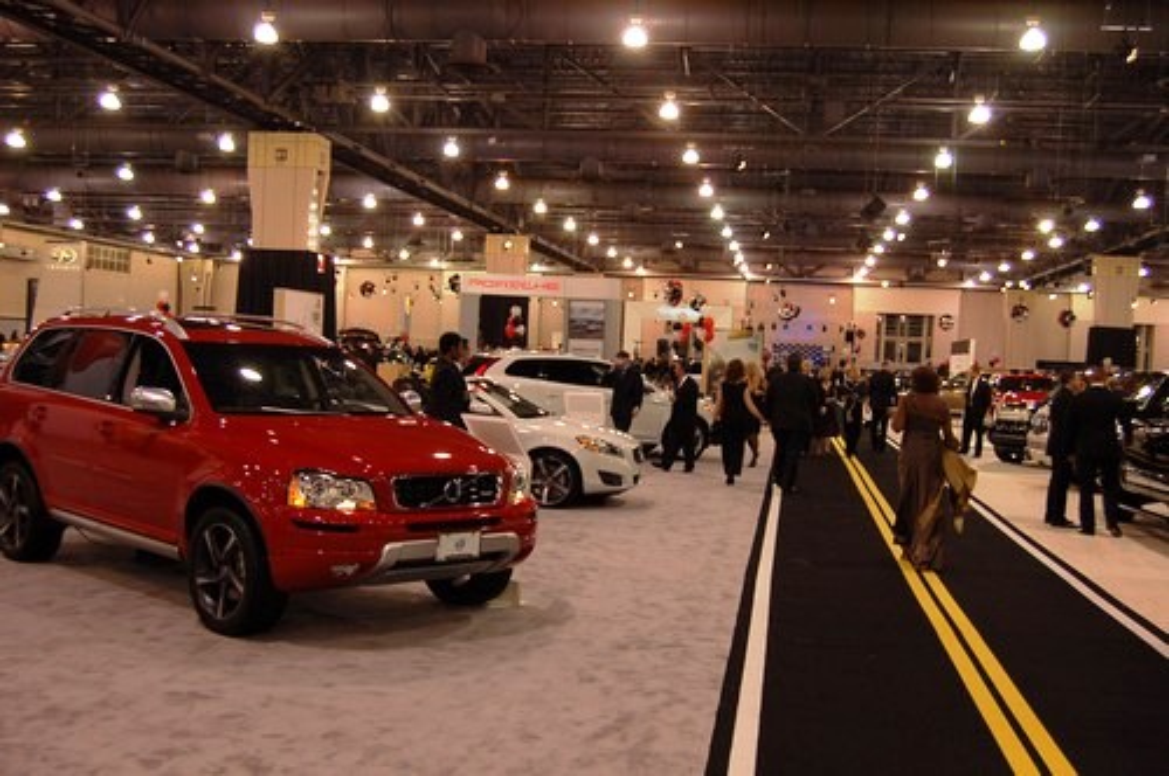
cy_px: 388
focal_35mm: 39
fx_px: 1265
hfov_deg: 49.6
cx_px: 584
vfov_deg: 34.1
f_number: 4.2
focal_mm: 26
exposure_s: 1/60
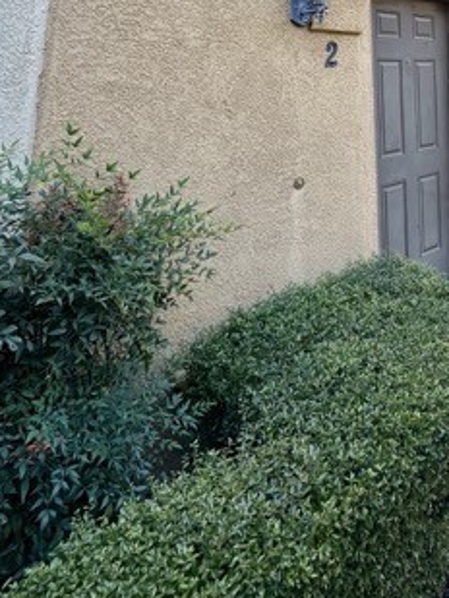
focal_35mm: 29
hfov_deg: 45.0
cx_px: 379
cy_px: 79
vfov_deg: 55.0
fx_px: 501
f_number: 2.2
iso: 40
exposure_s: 1/111
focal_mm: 2.22
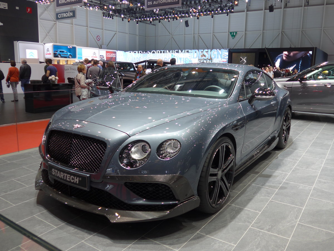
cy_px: 126
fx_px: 280
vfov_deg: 48.2
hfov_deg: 61.7
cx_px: 167
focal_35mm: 29
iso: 100
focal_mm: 6
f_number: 2
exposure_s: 1/60
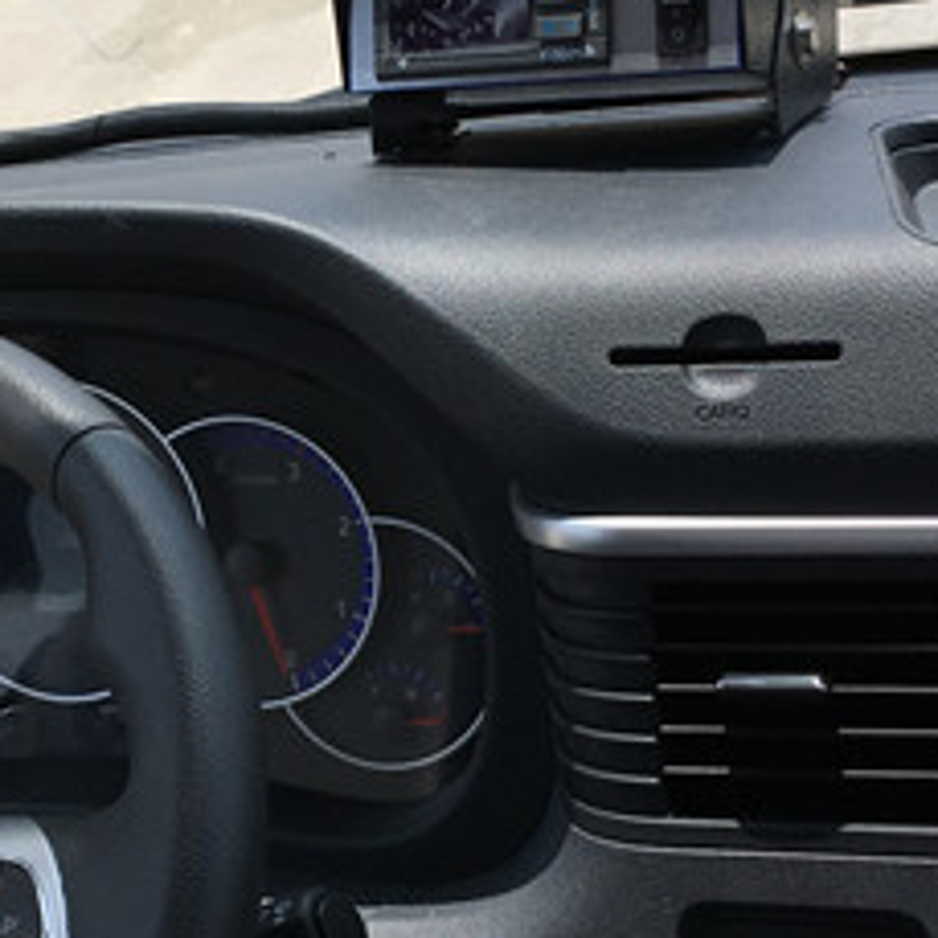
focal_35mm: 97
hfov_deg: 17.9
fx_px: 2974
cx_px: 279
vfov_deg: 17.9
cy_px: 547
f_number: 2.2
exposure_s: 1/1479
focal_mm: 4.15
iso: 25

▶ [TASK STATEMENT]
The records above must be repeated exactly, minus their pictures.

▶ [EXPECTED ANSWER]
cy_px: 388
focal_35mm: 39
fx_px: 1265
hfov_deg: 49.6
cx_px: 584
vfov_deg: 34.1
f_number: 4.2
focal_mm: 26
exposure_s: 1/60
focal_35mm: 29
hfov_deg: 45.0
cx_px: 379
cy_px: 79
vfov_deg: 55.0
fx_px: 501
f_number: 2.2
iso: 40
exposure_s: 1/111
focal_mm: 2.22
cy_px: 126
fx_px: 280
vfov_deg: 48.2
hfov_deg: 61.7
cx_px: 167
focal_35mm: 29
iso: 100
focal_mm: 6
f_number: 2
exposure_s: 1/60
focal_35mm: 97
hfov_deg: 17.9
fx_px: 2974
cx_px: 279
vfov_deg: 17.9
cy_px: 547
f_number: 2.2
exposure_s: 1/1479
focal_mm: 4.15
iso: 25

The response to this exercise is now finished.